Ayana berlari-lari kecil menuju rumah Bas. Di halaman ia bertemu dengan Yudis yang sedang mencuci mobil tuannya.
“Hai,” sapanya.
“Kamu sopirnya Pak Bagas ya? Kemarin kita belum sempat kenalan. Aku Ayana,” katanya seraya mengulurkan tangan.
Yudis meyambut uluran tangan Ayana, “Yudishtira,” ia menyebutkan nama.
“Beneran sopir?” Ayana melihat Yudis dari ujung rambut hingga ujung kaki.
“Penampilan kamu keren, tidak seperti sopir.”
Hari ini Yudis mengenakan kemeja lengan pendek berwarna krem pas badan, celana mirip jins berwarna gelap dan sepatu kets.
“Kau memuji atau mengejek?” Yudis tertawa. “Memang penampilan sopir seperti apa?” tanyanya lagi.
“Supir bos yang kulihat di drakor itu, biasanya memakai, emmm..” Ayana nampak berpikir, mengingat-ingat penampilan sopir di drama Korea yang sering ditontonnya. “Ah ya, seragam safari berwarna gelap.”
“Kalau kamu… penampilanmu lebih mirip seperti… mahasiswa..” ujarnya.
“Sedikit benar, tapi kurang tepat,” jawab Yudis.

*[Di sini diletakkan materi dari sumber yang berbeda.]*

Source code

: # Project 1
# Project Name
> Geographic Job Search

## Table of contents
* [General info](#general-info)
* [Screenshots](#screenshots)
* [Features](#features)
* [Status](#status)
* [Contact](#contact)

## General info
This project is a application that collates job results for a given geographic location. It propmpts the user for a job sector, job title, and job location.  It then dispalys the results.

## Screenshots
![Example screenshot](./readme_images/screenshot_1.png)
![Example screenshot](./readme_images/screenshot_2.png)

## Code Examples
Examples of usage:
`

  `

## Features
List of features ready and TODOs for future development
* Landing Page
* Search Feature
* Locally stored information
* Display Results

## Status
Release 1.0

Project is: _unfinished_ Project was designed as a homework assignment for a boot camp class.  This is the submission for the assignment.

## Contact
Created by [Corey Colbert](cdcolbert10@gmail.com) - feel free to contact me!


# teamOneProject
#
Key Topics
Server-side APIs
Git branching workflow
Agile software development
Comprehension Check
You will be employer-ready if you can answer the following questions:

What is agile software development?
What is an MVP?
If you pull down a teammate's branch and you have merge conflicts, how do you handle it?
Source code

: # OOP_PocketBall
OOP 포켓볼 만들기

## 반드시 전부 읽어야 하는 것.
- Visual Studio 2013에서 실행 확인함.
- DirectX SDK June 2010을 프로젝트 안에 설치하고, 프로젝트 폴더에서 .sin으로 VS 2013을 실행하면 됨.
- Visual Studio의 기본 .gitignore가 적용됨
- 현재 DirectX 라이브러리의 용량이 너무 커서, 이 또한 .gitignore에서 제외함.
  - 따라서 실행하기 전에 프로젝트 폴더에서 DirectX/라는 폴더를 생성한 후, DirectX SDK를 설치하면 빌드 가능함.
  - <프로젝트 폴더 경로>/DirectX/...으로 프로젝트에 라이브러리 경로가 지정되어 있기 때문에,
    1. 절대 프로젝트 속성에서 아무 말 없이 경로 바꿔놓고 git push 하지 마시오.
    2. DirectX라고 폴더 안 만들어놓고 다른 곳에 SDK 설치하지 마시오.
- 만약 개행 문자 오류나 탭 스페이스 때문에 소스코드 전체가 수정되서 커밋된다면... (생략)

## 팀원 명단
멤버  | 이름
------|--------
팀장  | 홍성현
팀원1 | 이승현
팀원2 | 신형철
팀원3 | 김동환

“Aku memang supir Pak Bagas, tapi aku juga diberi kesempatan oleh Pak Bagas untuk tetap bersekolah,” ia menjelaskan.
“Jadi bener kamu anak kuliahan?” Ayana takjub, sungguh beruntung jadi supir di keluarga Pak Bagas, batinnya.
“Bukan anak kuliahan, tapi aku mengambil kursus bahasa asing. Bahasa Jepang.”
“Waah hebat. Ohayo gozaimas…” Ayana mengucap kalimat Jepang yang paling dihapalnya, sambil menundukkan kepala, mengikuti gesture khas orang Jepang jika mengucap salam.
“Hahaha apa artinya itu?” tanya Yudis.
“Mana kutahu. Aku hanya sering mendengarnya, hehehe” Ayana terkekeh.
“Ohya, kenapa kau tidak belajar bahasa Korea saja?” tanya Ayana yang memang gemar menonton drama Korea.
“Bahasa Korea? Kenapa harus bahasa Korea?” Yudis malah balik bertanya.
“Supaya aku tidak harus menunggu lama drama Korea bersubtitel Indonesia, kan ada kamu yang bisa terjemahin.”
Mereka berdua lalu tertawa bersama.
Ayana ada-ada saja. Ah, gadis ini, sungguh mempunyai pribadi yang menyenangkan, batin Yudis. Baru kenal tapi sudah bisa membuatnya tertawa.
“Mbak sendiri, kenapa mau jadi perawat orang sakit?” tanya Yudis ketika tawa mereka mulai mereda.
“Kenapa memanggilku mbak, aku jadi merasa tua. Umurku baru 19 tahun. Kamu?”
“Aku 21.”
“Nah, kalau begitu kita saling memanggil nama saja, oke?”
“Baiklah. Lalu, pertanyaanku tadi, apa jawabannya?”
Belum juga Ayana menjawab pertanyaan Yudis, Bas datang, “Ehem!”
Bak adegan di film horror, secara slow motion, mereka berdua menoleh ke arah pemilik suara.
“Ngapain kamu masih di sini? Cepat temui istriku,” hardik Bas pada Ayana.
“Oh baik Pak. Bapak sudah mau berangkat ya?”
“Menurutmu? Saya jadi terlambat ke kantor karena menunggu perawat istriku datang.”
“Maaf Pak,” Ayana membungkukkan badan di depan bosnya.
“Kalau begitu saya masuk dulu,” ia lalu meraih tangan Bas, lalu mencium puggung tangannya.
“Hei apa-apan kamu!” cepat-cepat Bas menarik tangannya.
“Oh, ma-maaf Pak, kebiasaan sih cium tangan orang tua kalo berangkat kerja. Tadi saja saya hampir cium tangan sopir angkot,” jawab Ayana polos.
“Sudah-sudah masuk sana! Banyak bicara kamu!” Bas murka sementara Yudis setengah mati menahan tawa melihat kelakuan absurd Ayana.
Sebelum berlari masuk, diam-diam Ayana melambaikan tangan pada Yudis, “Sampai jumpa nanti,” ucapnya di dalam hati.